## DATA FOR REVIEW
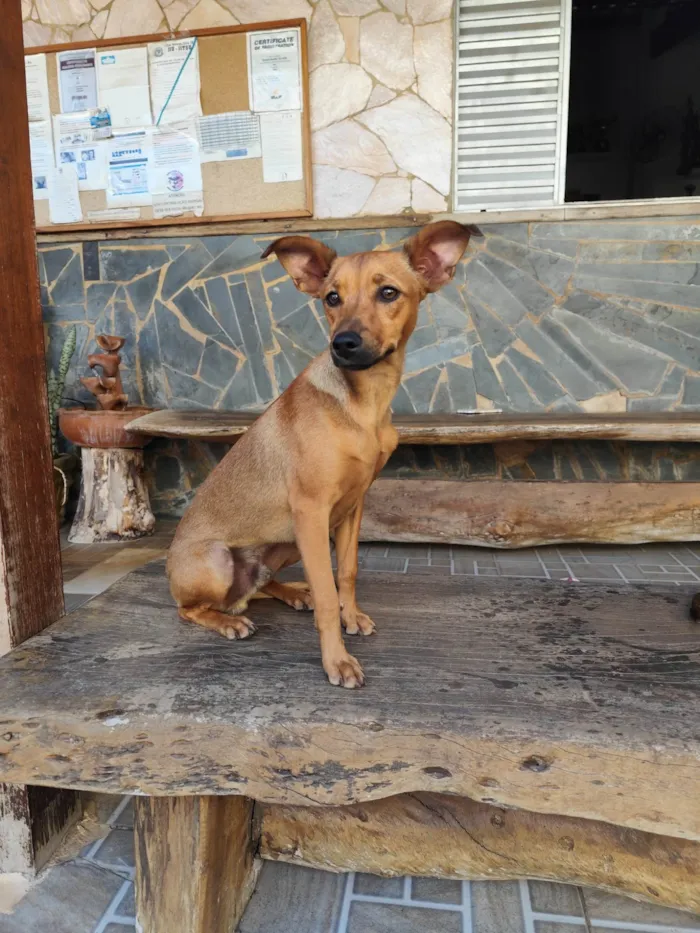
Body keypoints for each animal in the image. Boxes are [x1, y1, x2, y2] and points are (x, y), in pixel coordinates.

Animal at [168, 218, 482, 684]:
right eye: (332, 298)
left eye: (388, 292)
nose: (343, 344)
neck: (363, 405)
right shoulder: (312, 510)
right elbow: (329, 591)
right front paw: (338, 660)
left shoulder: (351, 507)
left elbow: (346, 573)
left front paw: (351, 616)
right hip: (220, 559)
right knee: (192, 608)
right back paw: (228, 621)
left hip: (285, 544)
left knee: (257, 586)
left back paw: (293, 593)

## EXERCISE AIM
A word-for-word retyping of every record is required, without the pictures.

## OUTPUT BELOW
Body keypoints for each animal in the image. Boxes are [x1, y1, x2, y2] and points are (x, y), in pixel coordinates.

Animal at [168, 218, 482, 684]:
right eye: (332, 298)
left eye: (388, 292)
nose: (343, 344)
neck: (363, 405)
right shoulder: (312, 510)
right elbow: (329, 591)
right front paw: (338, 660)
left shoulder: (351, 507)
left elbow: (346, 573)
left front paw: (351, 616)
right hip: (220, 559)
right knee: (192, 608)
right back paw: (228, 621)
left hip: (285, 544)
left knee: (257, 586)
left back paw: (293, 593)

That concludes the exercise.